BOB SALSBERG, Associated Press
BOSTON (AP) — Juveniles convicted of first-degree murder would be eligible for parole after serving at least 20 years of a life sentence under a bill approved yesterday by a state Senate panel.
The bill, scheduled for debate by the full Senate today, represented the latest effort by lawmakers to reconcile Massachusetts law with rulings by the U.S. Supreme Court and the state’s highest court that struck down as unconstitutional mandatory life sentences without the possibility of parole for juveniles.
Under the measure that cleared the Senate Ethics and Rules Committee, teens convicted of first-degree murder before their 18th birthday would become eligible for parole not sooner than 20 years and no later than 30 years into their sentences.
Massachusetts law currently mandates life sentences without parole for anyone convicted of first-degree murder, regardless of age. Juveniles age 14 or older can be tried for murder as an adult.
The Senate proposal is substantially similar to a House-passed bill that would make juveniles eligible for parole within 20 to 25 years of the start of their sentences. The House version also contained language that would increase the wait for parole eligibility to 25 to 30 years in cases of murder committed with “extreme atrocity or cruelty.”
Lawmakers stress the pending legislation would not guarantee that juvenile lifers someday walk out of prison. A vote of the state parole board would be required following a hearing at which relatives of murder victims could provide testimony.
An inmate who is denied parole by the board could have to wait 10 years for their next opportunity.
Members of the Criminal Justice Policy Coalition, an independent organization, object to the bill and planned to meet at the Statehouse before today’s debate to lobby senators against passage. The group supports making juveniles eligible for parole 15 years into their sentences.

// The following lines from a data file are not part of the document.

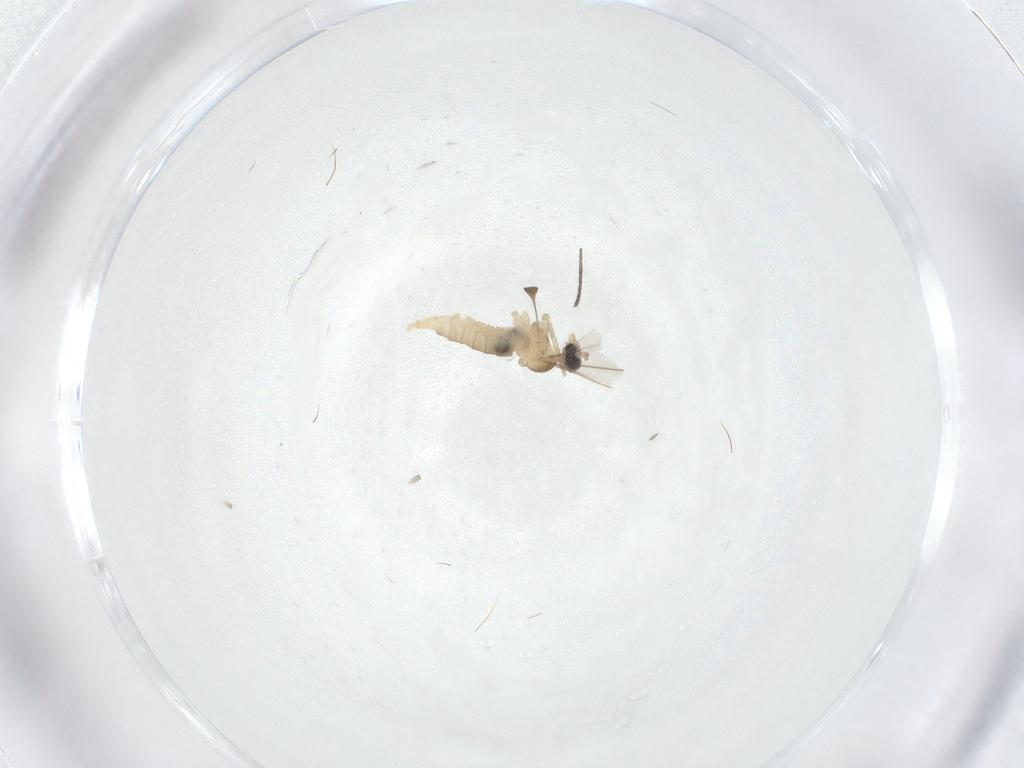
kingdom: Animalia
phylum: Arthropoda
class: Insecta
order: Diptera
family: Cecidomyiidae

“We think 15 years is more than enough to provide them with time to rehabilitate and time to pay for their crimes, but give them an opportunity to return to their communities and become productive members,” said Rachel Corey, the coalition’s interim executive director.

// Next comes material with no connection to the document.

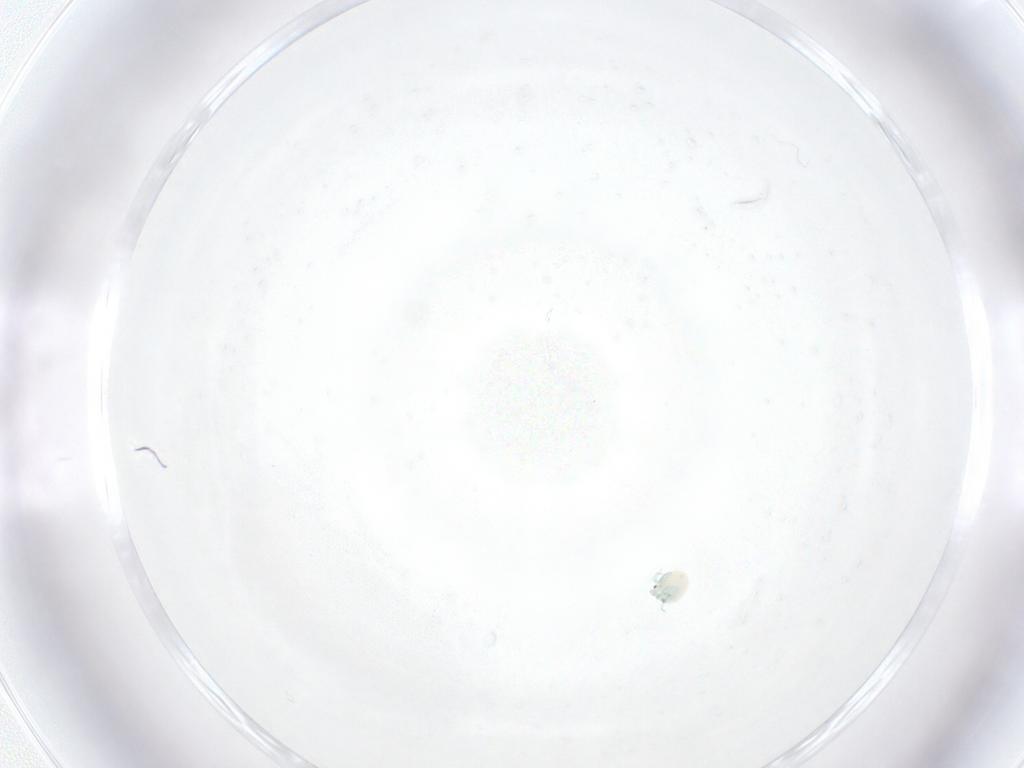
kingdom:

Corey said the group also objects to the 10-year waiting period between parole requests, which would be double the current five-year waiting period for other crimes.
The parole board has already begun hearings for some of the 63 prisoners serving life without parole following the Massachusetts Supreme Judicial Court’s December ruling that lifelong imprisonment for juveniles is a cruel and unusual punishment. The court cited scientific research showed that their brains were not fully developed.
Family members of some victims appeared before lawmakers in May in support of a bill proposed by Sens. Bruce Tarr, R-Gloucester, and Barry Finegold, D-Andover, which called for a more stringent 35-year wait for parole eligibility.